Since then, American mining operations have tried to rebrand themselves as eco-friendly businesses. And even if renewable power isn’t in play, Bicoin miners are purchasing carbon credits.
“Even if a [Bitcoin mining] company isn’t mining with renewables, they’re at least offsetting their carbon emissions,” Sharma said.
For example, New York-based miner Greenidge is now using carbon credits to offset the impact of its natural gas-powered operation after coming under pressure from environmentalists. While Anthony Scaramucci's Skybridge Capital, a significant holder of Bitcoin, is using Brazilian company MOSS Earth's carbon credit offsets to “green-up” their crypto investment. MOSS tokenizes carbon credits generated by Amazon conservation projects, and then sells the credit in the form of their own token—which was last week listed on top crypto exchange Gemini.
It’s worth noting here that while many see carbon offsetting schemes like this as being helpful, some environmental activists see it as merely greenwashing. While a Bitcoin mine that uses fossil fuels may help fund some green initiatives elsewhere in the world, it may still be directly producing tons of e-waste in the form of spent equipment, for example. One estimate pegged the Bitcoin network’s annual e-waste production as being equivalent to that of the Netherlands.
The exact mix of renewable energy and fossil fuels powering Bitcoin has been debated for years, and crypto boosters found support in a 2019 report from investment firm CoinShares that pegged Bitcoin as being two-thirds powered by renewables.
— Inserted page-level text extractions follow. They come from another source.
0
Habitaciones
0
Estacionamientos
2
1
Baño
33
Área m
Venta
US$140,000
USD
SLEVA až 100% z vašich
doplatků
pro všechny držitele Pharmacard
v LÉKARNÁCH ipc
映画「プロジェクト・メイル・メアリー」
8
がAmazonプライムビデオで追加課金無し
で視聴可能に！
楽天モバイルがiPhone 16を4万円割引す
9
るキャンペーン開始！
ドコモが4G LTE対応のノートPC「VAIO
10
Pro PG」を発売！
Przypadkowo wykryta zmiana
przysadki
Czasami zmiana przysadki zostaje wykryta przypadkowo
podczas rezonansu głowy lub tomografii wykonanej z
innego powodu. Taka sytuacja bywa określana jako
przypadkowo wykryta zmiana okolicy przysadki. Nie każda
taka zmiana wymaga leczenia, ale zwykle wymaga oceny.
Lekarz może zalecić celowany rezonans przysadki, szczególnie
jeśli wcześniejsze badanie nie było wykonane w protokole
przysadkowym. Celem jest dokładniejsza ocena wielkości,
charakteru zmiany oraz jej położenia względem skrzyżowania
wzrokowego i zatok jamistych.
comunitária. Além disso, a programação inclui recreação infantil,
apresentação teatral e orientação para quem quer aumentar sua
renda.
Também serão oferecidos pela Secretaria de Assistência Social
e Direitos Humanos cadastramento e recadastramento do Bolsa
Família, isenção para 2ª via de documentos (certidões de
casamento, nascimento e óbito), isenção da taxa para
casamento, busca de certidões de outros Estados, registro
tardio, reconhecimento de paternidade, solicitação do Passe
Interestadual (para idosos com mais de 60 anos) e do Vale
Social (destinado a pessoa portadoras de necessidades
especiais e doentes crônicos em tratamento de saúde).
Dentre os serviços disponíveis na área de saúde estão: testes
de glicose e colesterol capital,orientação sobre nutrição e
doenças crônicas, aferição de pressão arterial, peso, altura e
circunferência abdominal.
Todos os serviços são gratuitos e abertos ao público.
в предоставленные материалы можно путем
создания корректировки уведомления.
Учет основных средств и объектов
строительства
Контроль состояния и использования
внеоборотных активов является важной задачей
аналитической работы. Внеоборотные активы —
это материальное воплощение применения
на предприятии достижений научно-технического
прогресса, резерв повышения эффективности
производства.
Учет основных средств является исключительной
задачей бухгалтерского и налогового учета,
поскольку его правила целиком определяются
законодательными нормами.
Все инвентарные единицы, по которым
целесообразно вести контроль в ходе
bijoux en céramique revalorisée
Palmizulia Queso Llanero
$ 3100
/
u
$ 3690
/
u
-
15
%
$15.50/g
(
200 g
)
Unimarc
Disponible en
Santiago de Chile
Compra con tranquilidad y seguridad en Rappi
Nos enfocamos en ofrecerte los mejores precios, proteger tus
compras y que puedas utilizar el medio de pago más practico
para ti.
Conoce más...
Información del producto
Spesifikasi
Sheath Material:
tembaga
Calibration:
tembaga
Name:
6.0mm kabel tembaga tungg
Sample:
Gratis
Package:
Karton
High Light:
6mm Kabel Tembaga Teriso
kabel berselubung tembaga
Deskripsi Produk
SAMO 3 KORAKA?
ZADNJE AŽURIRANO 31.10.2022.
That report, which relied on the average energy mix of geographic regions where miners are concentrated to infer how much Bitcoin mining is renewable-powered, drew skepticism for being out of step with other analyses but nonetheless has gained traction among Bitcoiners who see the hype over the green mining rush as being overblown.
“Bitcoin mining has always been mostly hydro anyway. Although the mining council can be a thing for the good, it is important to remember that mining is a selfish activity, meaning that most miners are in it for the profits only,” says Ray Nasser, CEO of U.S.-based Arthur Mining.
“Considering that Bitcoin mining has always been mainly using hydro energy anyway, the Mining Council can help the industry organize as an important sector of the economy and change this misleading narrative that mining is essentially bad for the environment.”
Given that there is money to be made, it is highly unlikely that Bitcoin mining will meaningfully wind down any time soon. And there is no doubt that citizens, lawmakers, and the odd CEO will continue to call on miners to decarbonize their Bitcoin. If they fail, the world’s top crypto currency risks being dirty forever.